## TASK TO COMPLETE
Find all the lines in the entries below that hold the word "Screenshots" and copy them.

[Saved entries]
· · · · · · ·
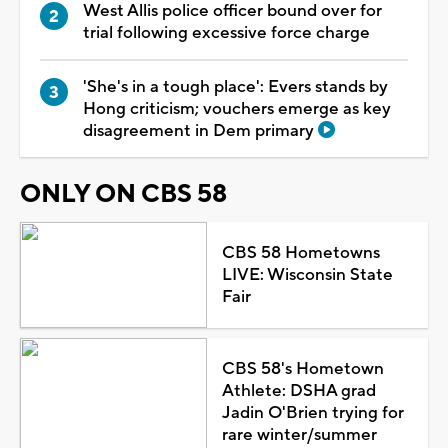
West Allis police officer bound over for
trial following excessive force charge
'She's in a tough place': Evers stands by
Hong criticism; vouchers emerge as key
disagreement in Dem primary
ONLY ON CBS 58
CBS 58 Hometowns
LIVE: Wisconsin State
Fair
CBS 58's Hometown
Athlete: DSHA grad
Jadin O'Brien trying for
rare winter/summer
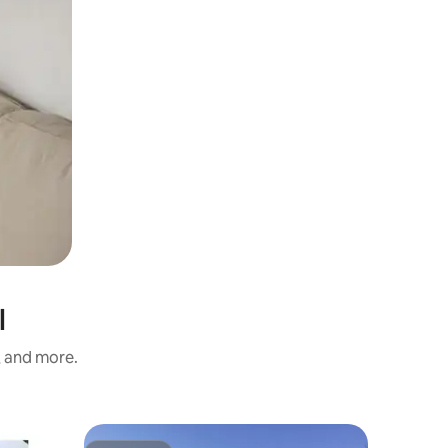
l
s, and more.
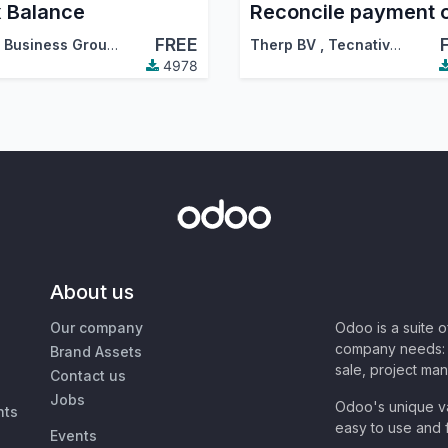
 Balance
FREE
Agile Business Group
,
Therp BV
,
…
Therp BV
,
Tecnativa
,
…
4978
About us
Our company
Odoo is a suite 
company needs: 
Brand Assets
sale, project ma
Contact us
Jobs
Odoo's unique va
nts
easy to use and f
Events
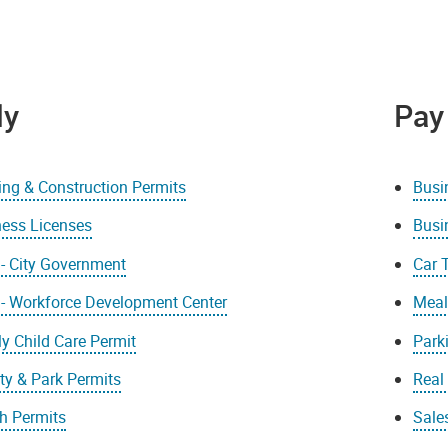
ly
Pay
ing & Construction Permits
Busi
ness Licenses
Busi
- City Government
Car 
 - Workforce Development Center
Meal
y Child Care Permit
Park
ity & Park Permits
Real
h Permits
Sale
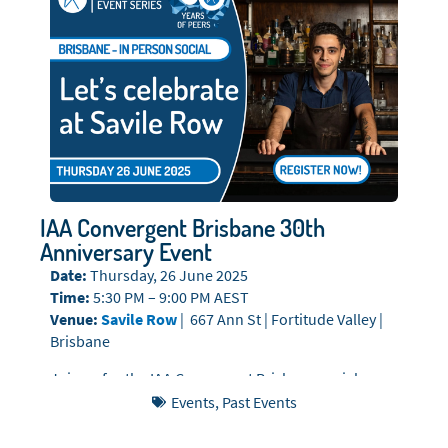
IAA Convergent Brisbane 30th
Anniversary Event
Date:
Thursday, 26 June 2025
Time:
5:30 PM – 9:00 PM AEST
Venue:
Savile Row
| 667 Ann St | Fortitude Valley |
Brisbane
Join us for the IAA Convergent Brisbane social,
where we’ll continue the celebrations with an
Events
,
Past Events
exclusive evening of whisky tasting, delicious
canapés, and fantastic company at Savile Row.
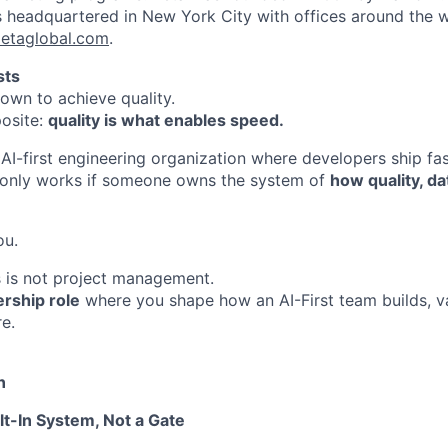
s headquartered in New York City with offices around the w
etaglobal.com
.
sts
wn to achieve quality.
osite:
quality is what enables speed.
AI-first engineering organization where developers ship fas
t only works if someone owns the system of
how quality, da
ou.
is is not project management.
rship role
where you shape how an AI-First team builds, va
e.
n
lt-In System, Not a Gate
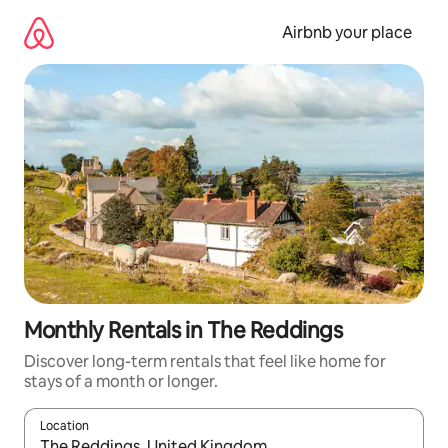
Skip
to
Airbnb your place
content
Monthly Rentals in The Reddings
Discover long-term rentals that feel like home for
stays of a month or longer.
Location
When results are available, navigate with the up and down arro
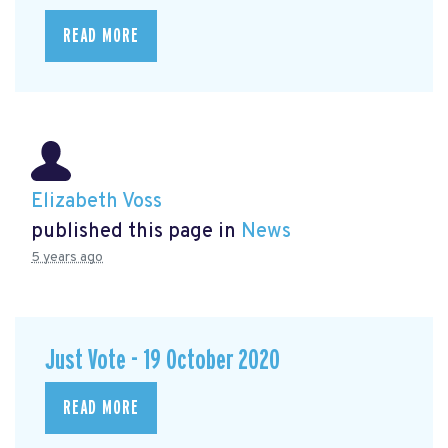
READ MORE
Elizabeth Voss
published this page in
News
5 years ago
Just Vote - 19 October 2020
READ MORE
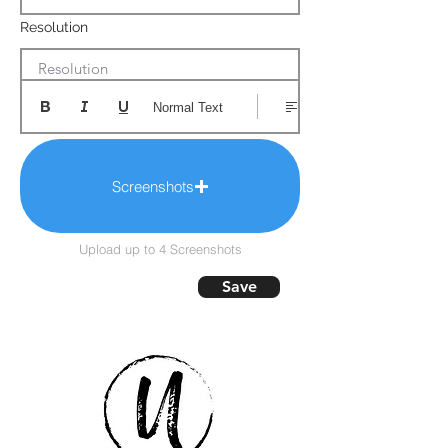
Resolution
Resolution
Normal Text
Screenshots
Upload up to 4 Screenshots
Save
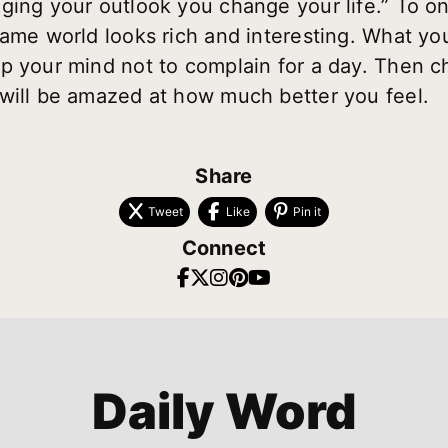
ging your outlook you change your life.” To o
same world looks rich and interesting. What y
p your mind not to complain for a day. Then ch
will be amazed at how much better you feel.
Share
Tweet
Like
Pin it
Connect
Daily Word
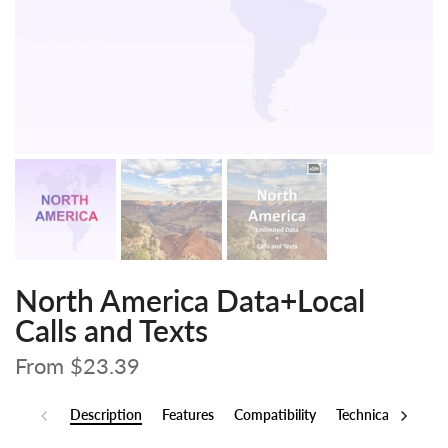
North America Data+Local
Calls and Texts
From
$23.39
Description
Features
Compatibility
Technical Specs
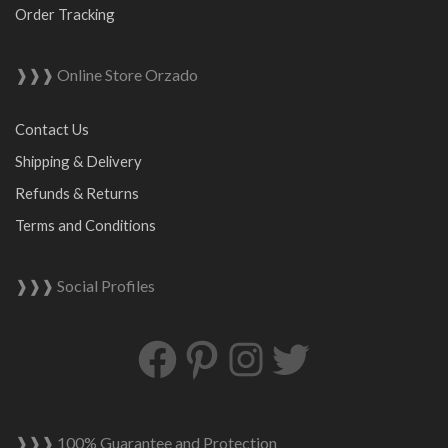
Order Tracking
❱❱❱ Online Store Orzado
Contact Us
Shipping & Delivery
Refunds & Returns
Terms and Conditions
❱❱❱ Social Profiles
Facebook
Pinterest
Instagram
Twitter
❱❱❱ 100% Guarantee and Protection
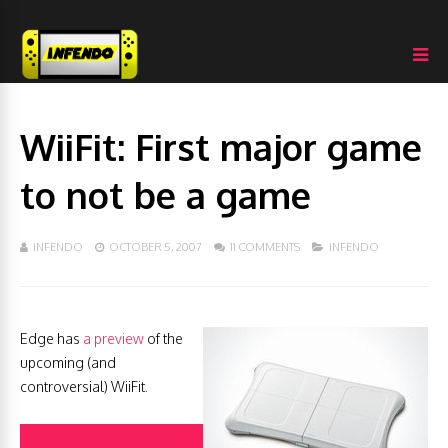
WiiFit: First major game
to not be a game
INFENDO
OCTOBER 5, 2007
11 COMMENTS
INFENDO
Edge has
a preview
of the
upcoming (and
controversial) WiiFit.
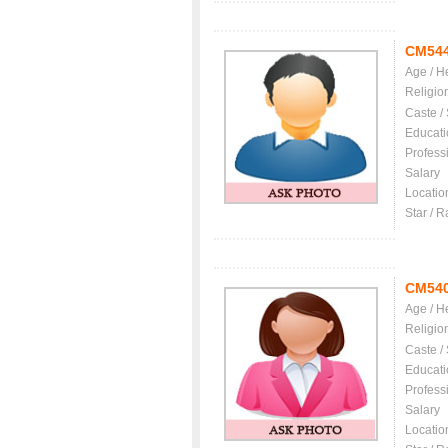
CM54
Age / H
Religio
Caste /
Educati
Profess
Salary
Locatio
Star / R
CM54
Age / H
Religio
Caste /
Educati
Profess
Salary
Locatio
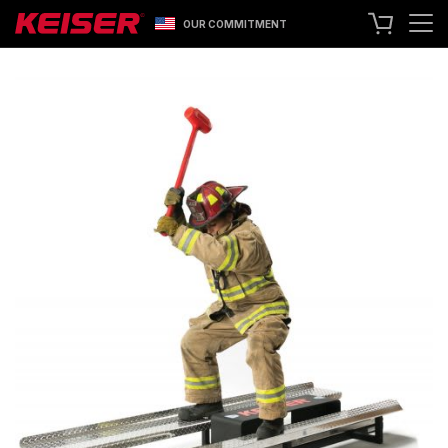
OUR COMMITMENT
SEARCH
+1 559 256 8000
CONTACT US
ASK ABOUT LEASING
TRY OUR EQUIPMENT
SHOP ONLINE
A400 TECHNOLOGY
FACILITY SHOWCASE
STRENGTH EQUIPMENT
RESISTANCE MACHINES
FUNCTIONAL CABLE MACHINES
RACKS
SPECIALTY EQUIPMENT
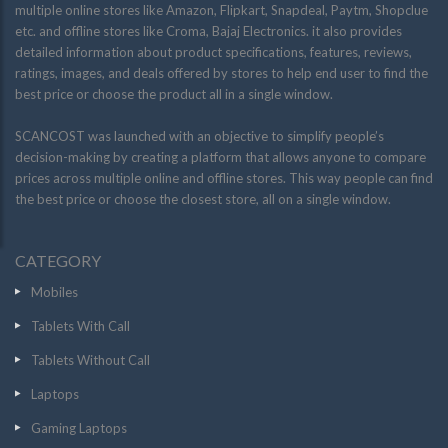
multiple online stores like Amazon, Flipkart, Snapdeal, Paytm, Shopclue
etc. and offline stores like Croma, Bajaj Electronics. it also provides
detailed information about product specifications, features, reviews,
ratings, images, and deals offered by stores to help end user to find the
best price or choose the product all in a single window.
SCANCOST was launched with an objective to simplify people’s
decision-making by creating a platform that allows anyone to compare
prices across multiple online and offline stores. This way people can find
the best price or choose the closest store, all on a single window.
CATEGORY
Mobiles
Tablets With Call
Tablets Without Call
Laptops
Gaming Laptops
· · · · · · ·
## FINISHED TASK
Screenshots
Upload up to 4 Screenshots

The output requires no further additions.